# Source material start

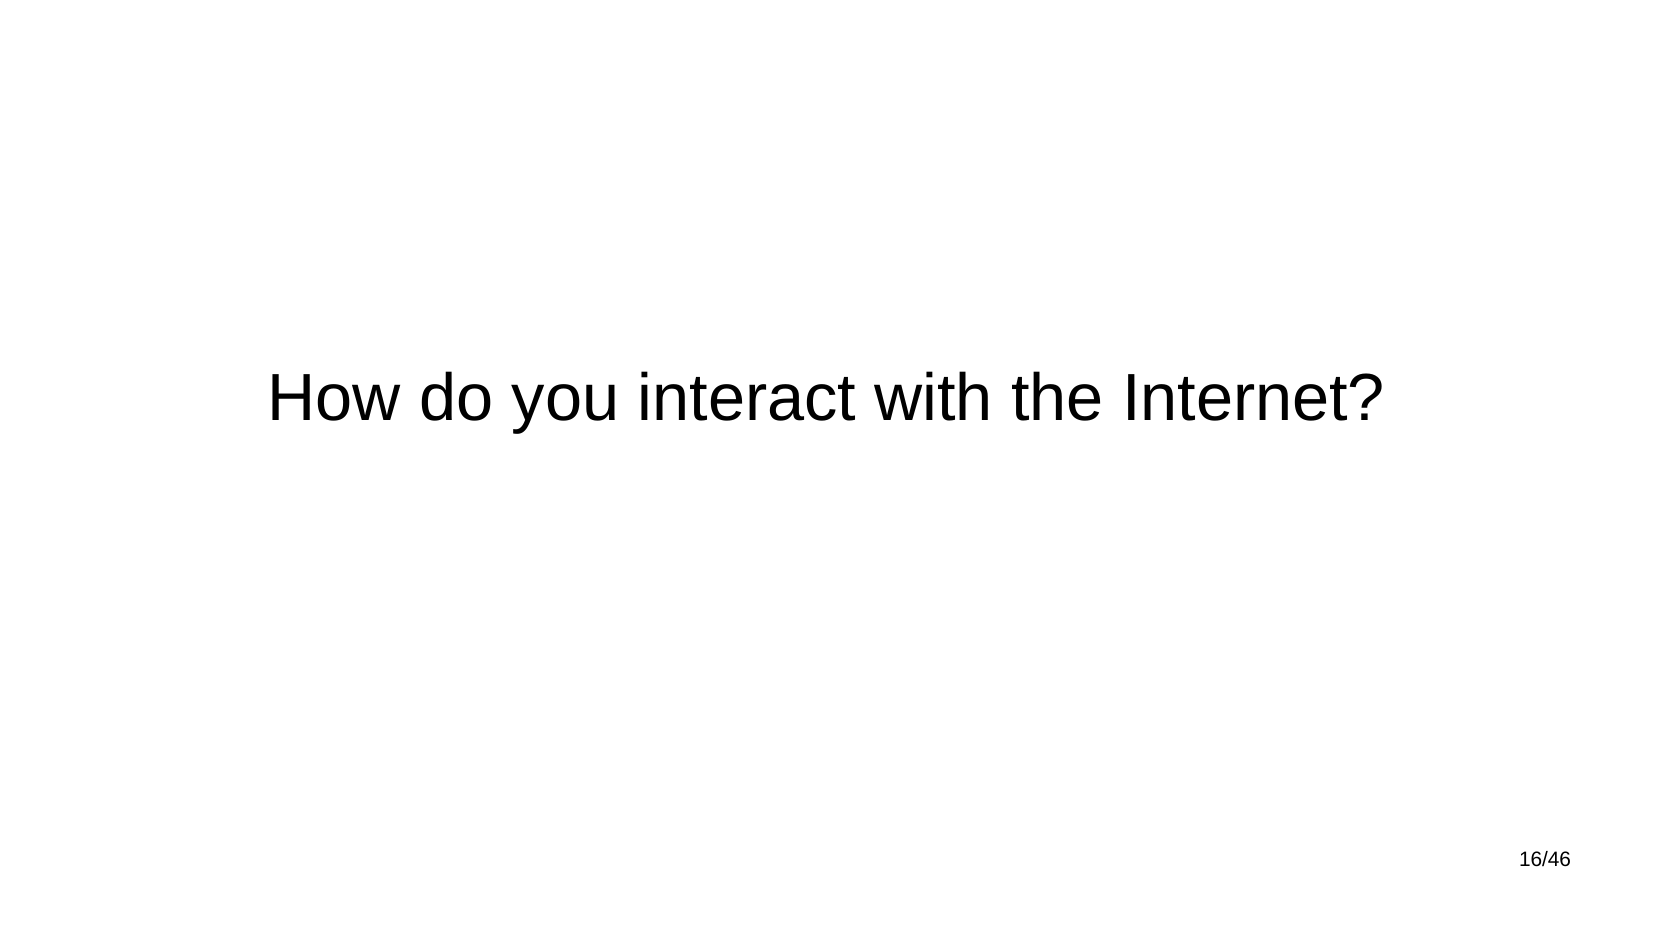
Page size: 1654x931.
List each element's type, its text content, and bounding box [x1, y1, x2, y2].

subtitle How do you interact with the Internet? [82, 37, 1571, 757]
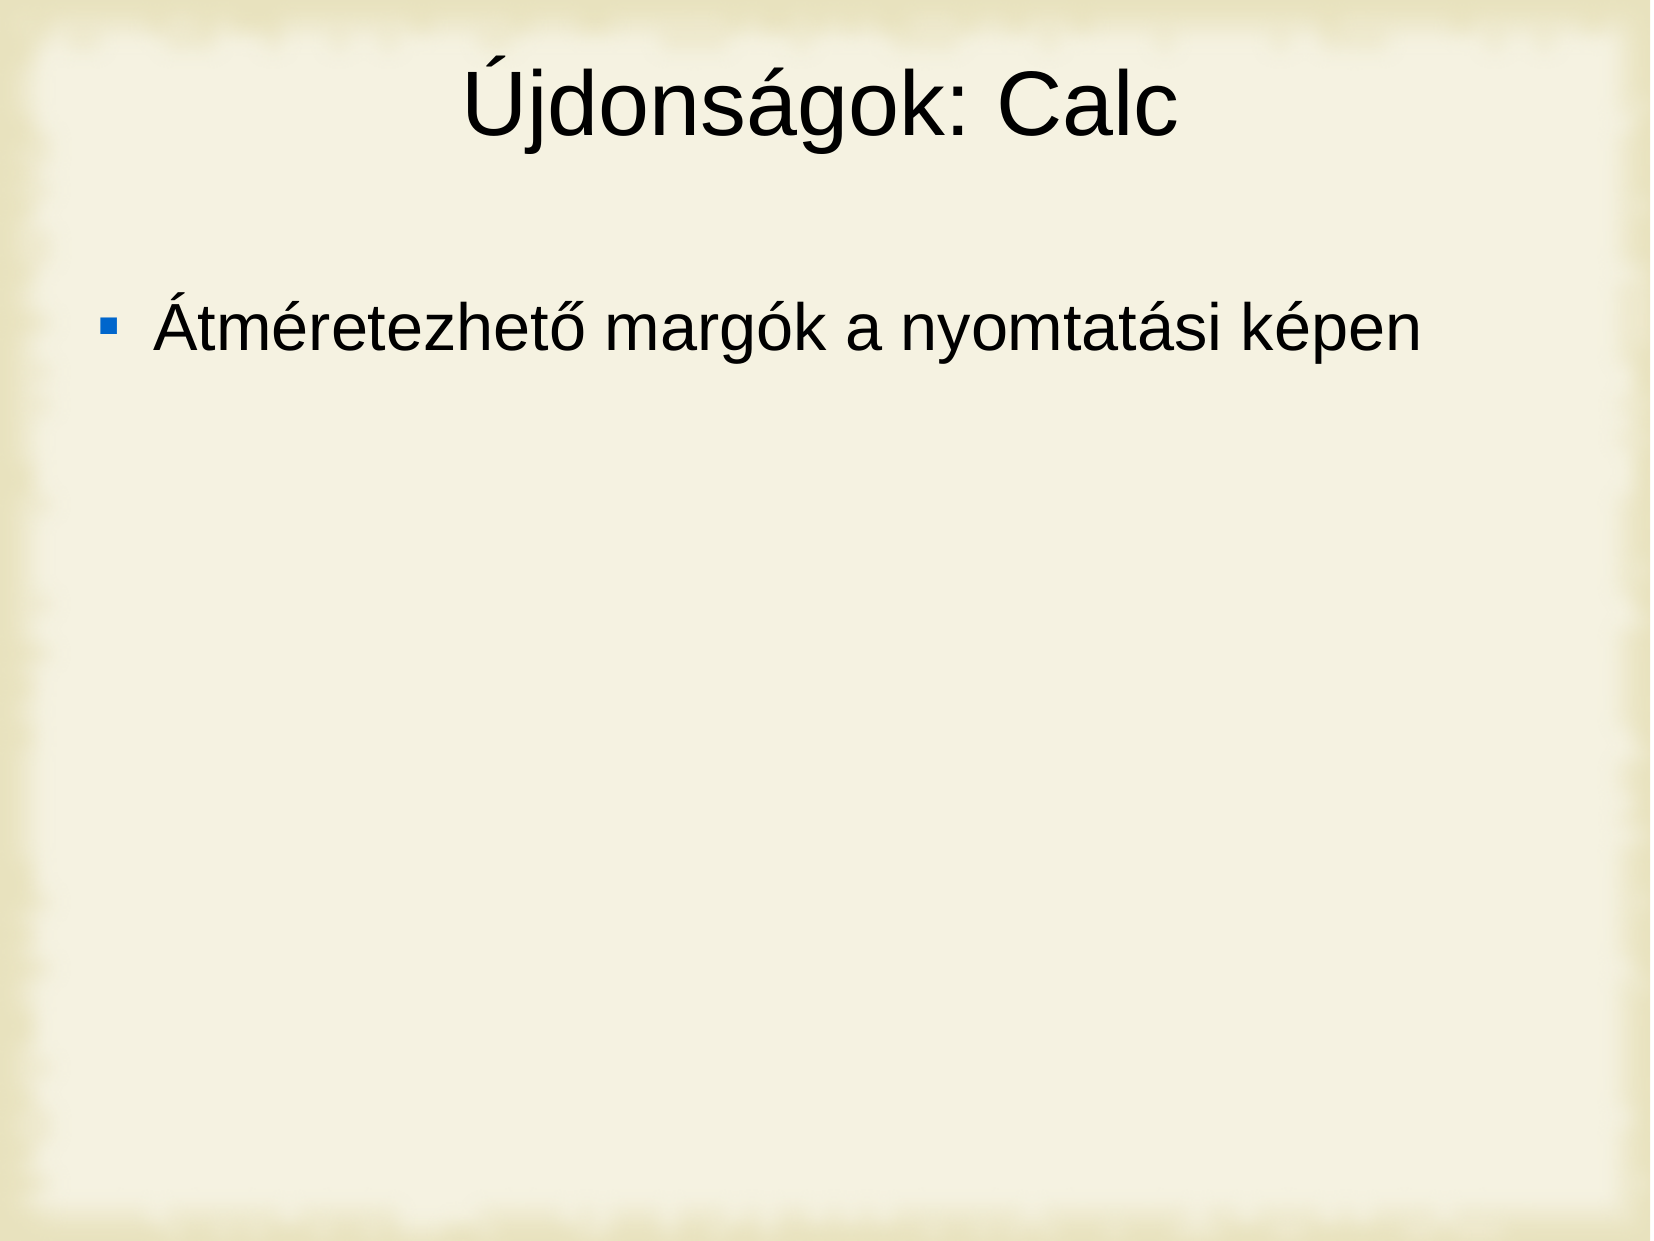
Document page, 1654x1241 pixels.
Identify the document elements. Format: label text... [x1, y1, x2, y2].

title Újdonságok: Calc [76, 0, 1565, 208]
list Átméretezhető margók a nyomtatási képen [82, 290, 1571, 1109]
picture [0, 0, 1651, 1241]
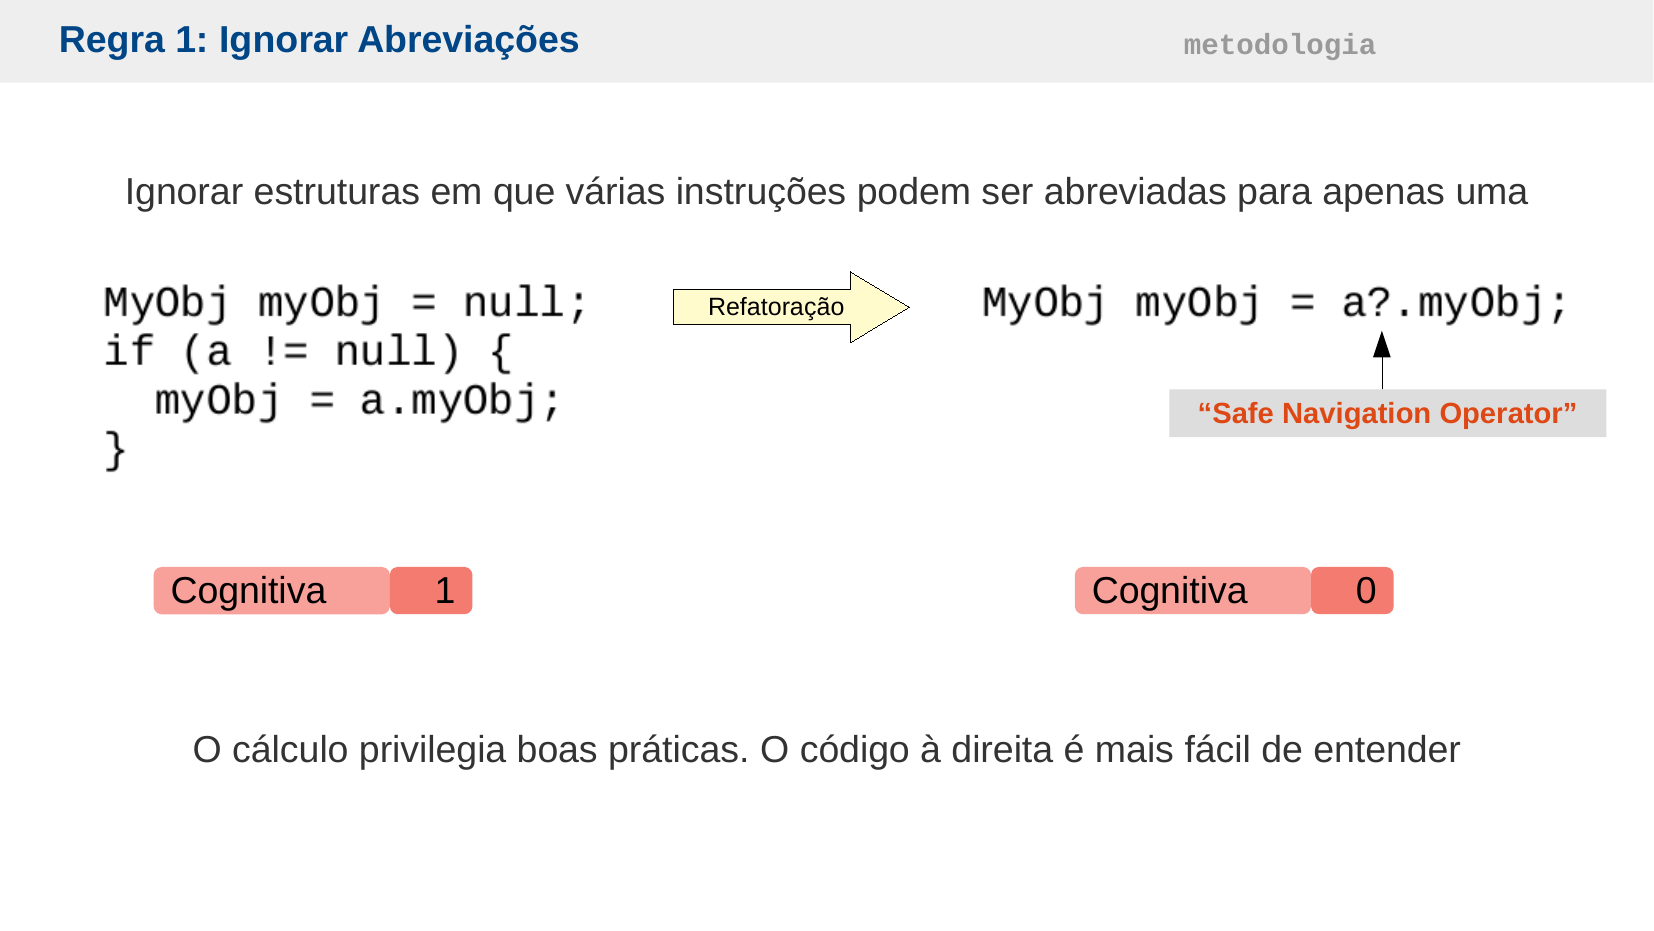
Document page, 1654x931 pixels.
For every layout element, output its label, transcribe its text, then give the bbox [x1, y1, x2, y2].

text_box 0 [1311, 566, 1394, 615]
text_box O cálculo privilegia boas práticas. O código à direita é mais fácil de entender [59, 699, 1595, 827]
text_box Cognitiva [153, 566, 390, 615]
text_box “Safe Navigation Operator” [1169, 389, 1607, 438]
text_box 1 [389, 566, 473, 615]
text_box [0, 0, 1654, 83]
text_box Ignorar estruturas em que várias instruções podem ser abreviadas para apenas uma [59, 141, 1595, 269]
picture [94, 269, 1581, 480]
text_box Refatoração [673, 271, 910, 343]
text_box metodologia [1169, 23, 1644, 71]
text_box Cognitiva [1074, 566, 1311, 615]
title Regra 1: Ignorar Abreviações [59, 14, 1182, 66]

# Source material end

* Work instructions
Return the rows from the line containing "Document page, 1654x1241 pixels." through the line containing "picture [0, 0, 1651, 1241]", both ends included, copied verbatim.

* Response to the exercise
Document page, 1654x1241 pixels.
Identify the document elements. Format: label text... [x1, y1, x2, y2].

title Újdonságok: Calc [76, 0, 1565, 208]
list Átméretezhető margók a nyomtatási képen [82, 290, 1571, 1109]
picture [0, 0, 1651, 1241]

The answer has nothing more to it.